[Records drawn from a dataset]
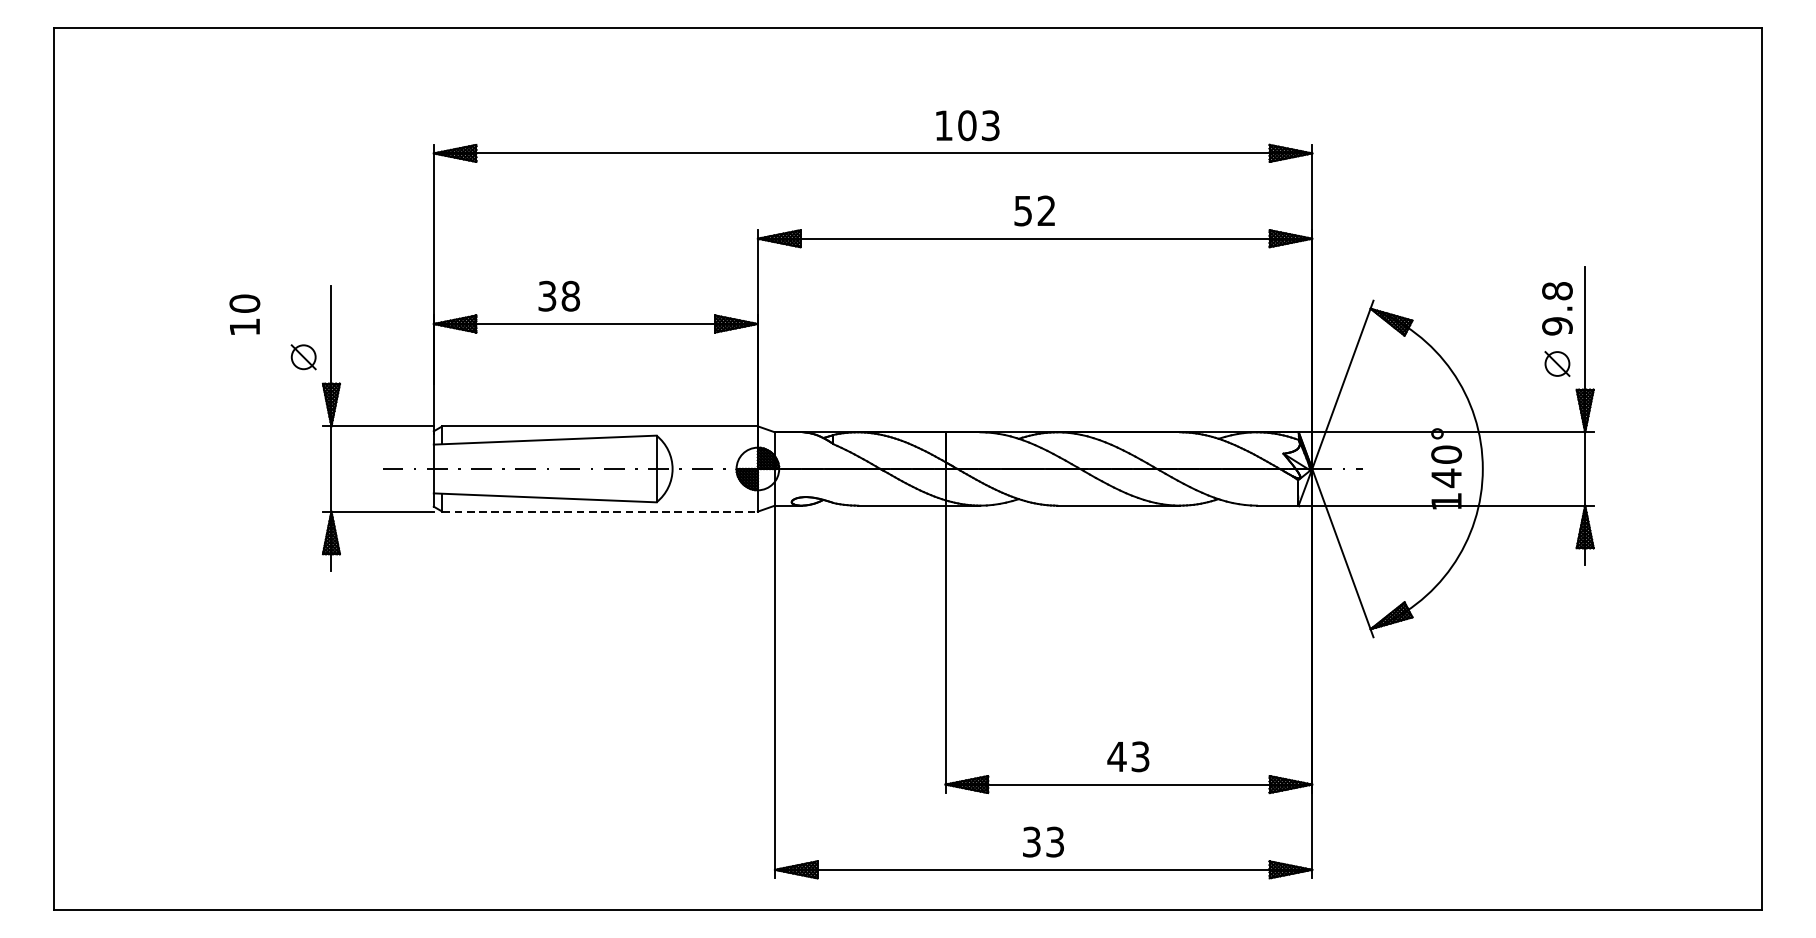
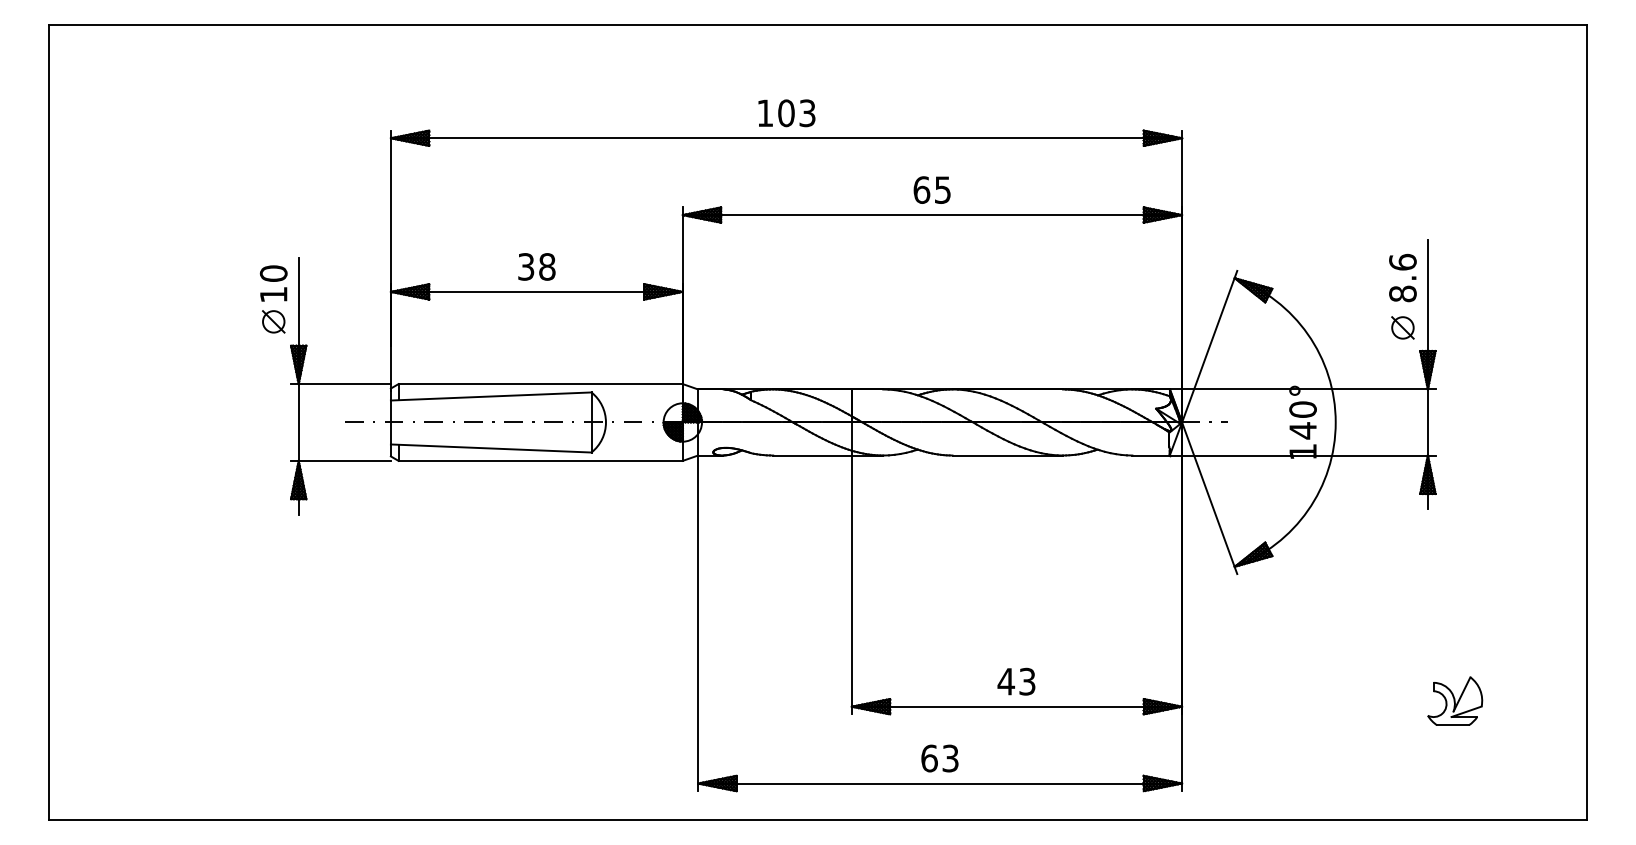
text: (967, 125) -> (786, 113), moved
text: (1034, 210) -> (931, 189), 52 -> 65
text: (558, 295) -> (536, 266), moved
text: (1556, 308) -> (1402, 277), 9.8 -> 8.6
text: (244, 314) -> (273, 283), moved
line: (601, 511) -> (541, 460), dashed -> solid
part: (1615, 777) -> (1455, 700), added
text: (1031, 842) -> (929, 758), 33 -> 63

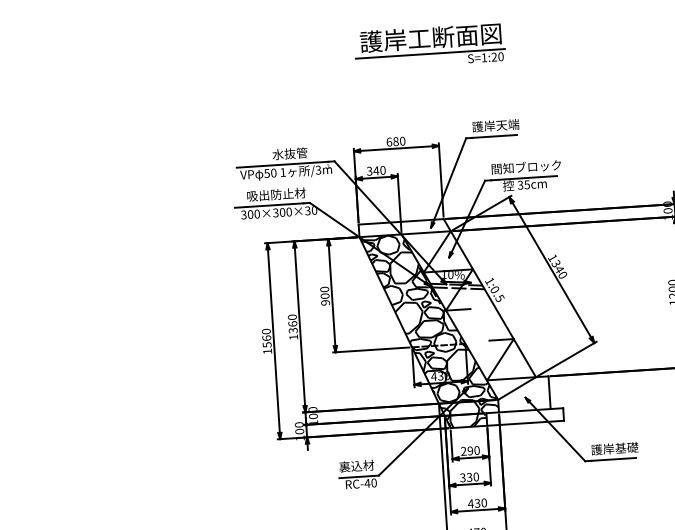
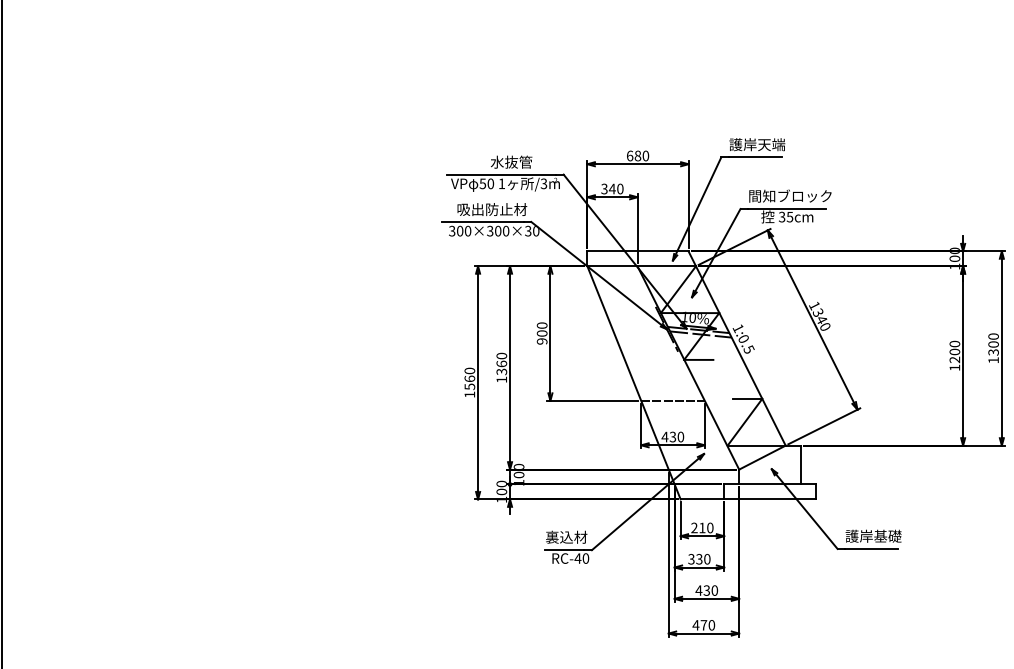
part: (429, 46) -> (685, 45), removed
hatch: (429, 330) -> (663, 382), removed
text: (470, 450) -> (702, 527), 290 -> 210

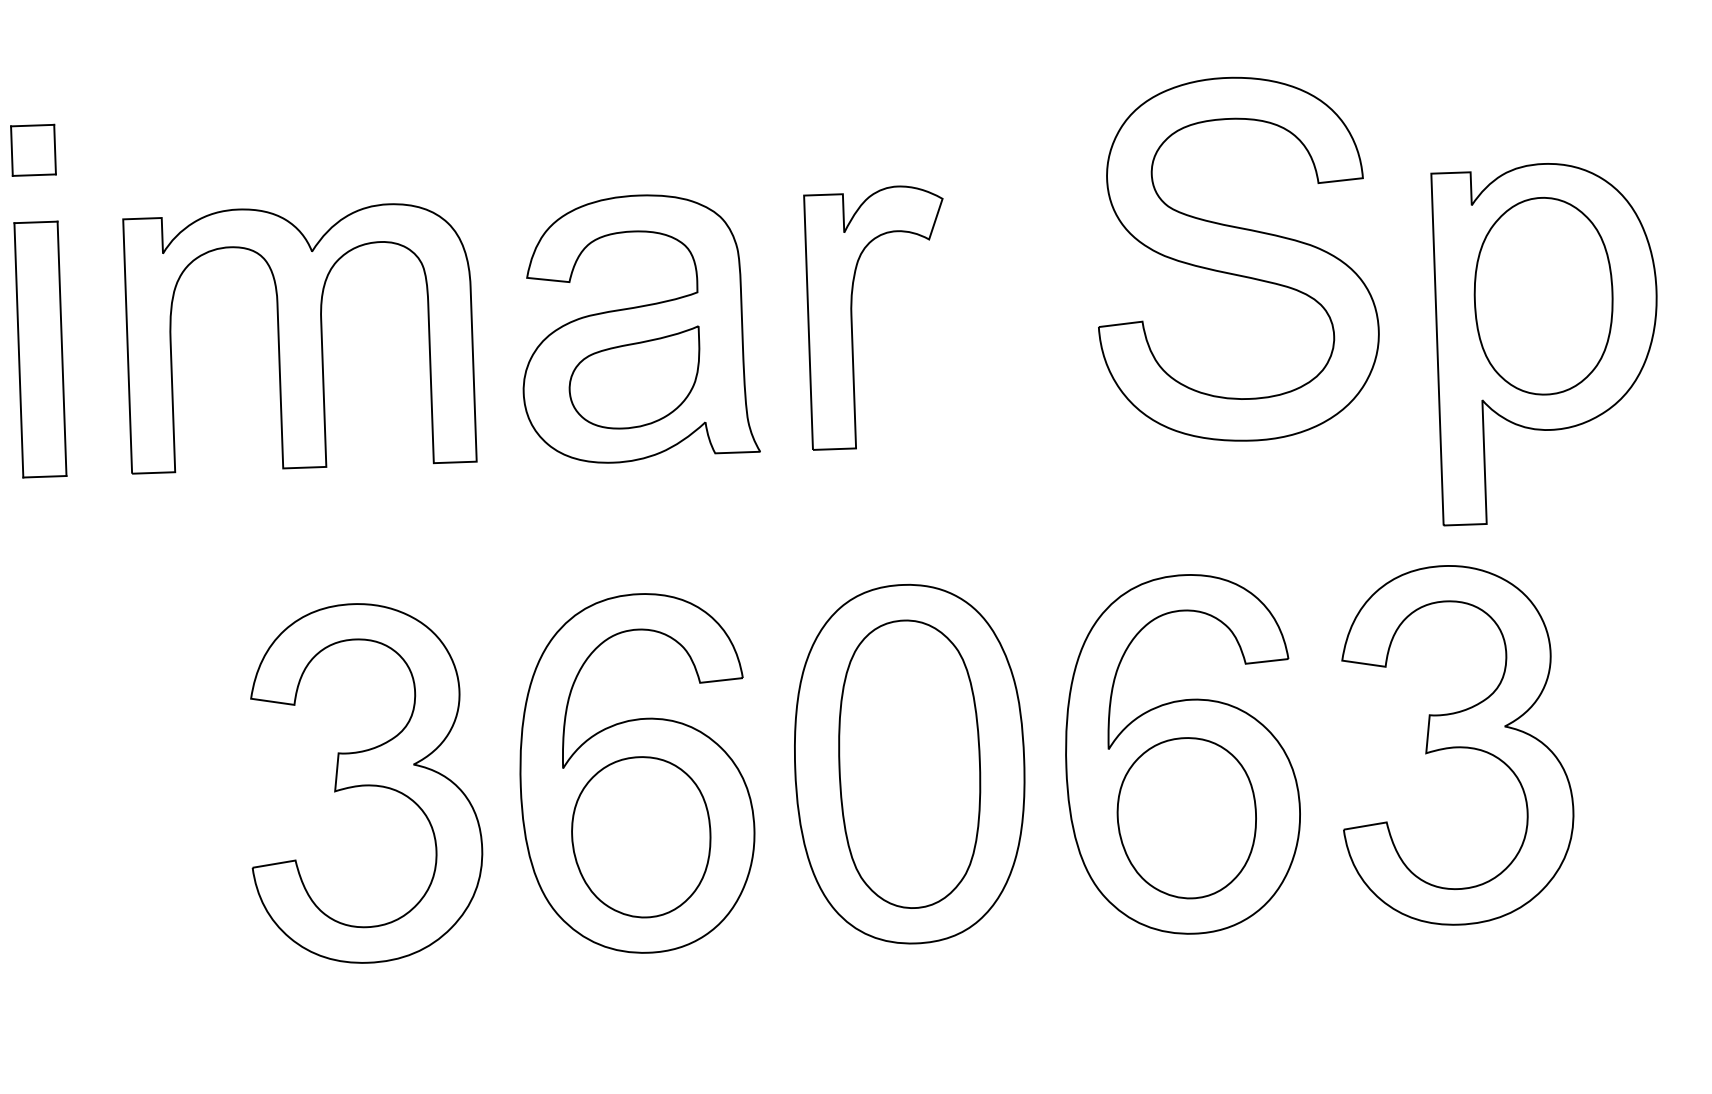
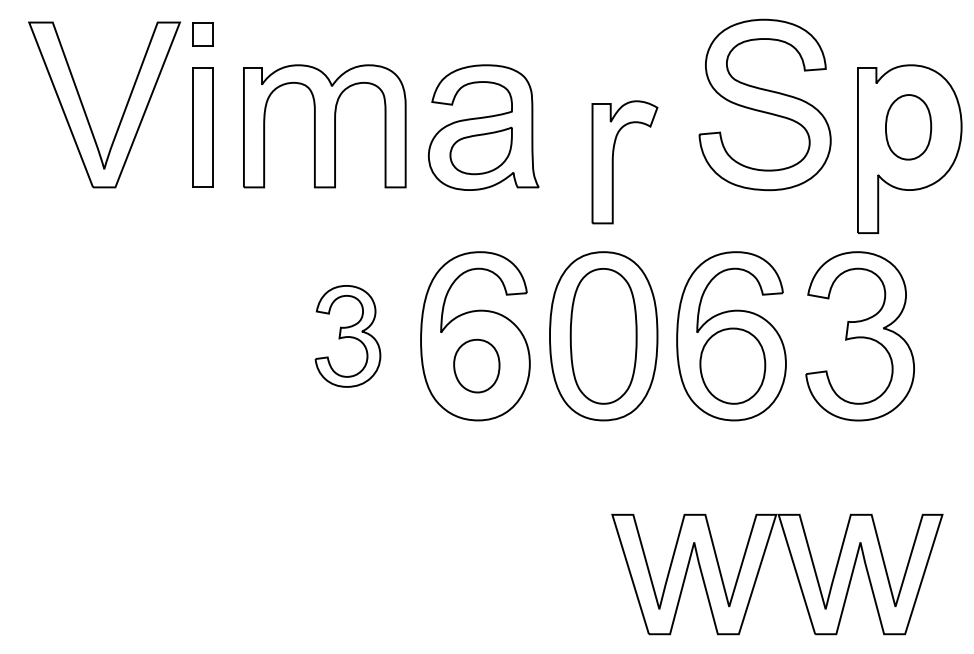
part: (1543, 296) -> (908, 127), size x0.7
part: (853, 318) -> (613, 162), moved
part: (363, 783) -> (347, 336), size x0.6
part: (640, 835) -> (476, 365), size x0.7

* _What is needed_
Your output must match the records word for word, apart from the images, which are left out.

* _Response for this exercise_
text: (967, 125) -> (786, 113), moved
text: (1034, 210) -> (931, 189), 52 -> 65
text: (558, 295) -> (536, 266), moved
text: (1556, 308) -> (1402, 277), 9.8 -> 8.6
text: (244, 314) -> (273, 283), moved
line: (601, 511) -> (541, 460), dashed -> solid
part: (1615, 777) -> (1455, 700), added
text: (1031, 842) -> (929, 758), 33 -> 63

part: (429, 46) -> (685, 45), removed
hatch: (429, 330) -> (663, 382), removed
text: (470, 450) -> (702, 527), 290 -> 210

part: (1543, 296) -> (908, 127), size x0.7
part: (853, 318) -> (613, 162), moved
part: (363, 783) -> (347, 336), size x0.6
part: (640, 835) -> (476, 365), size x0.7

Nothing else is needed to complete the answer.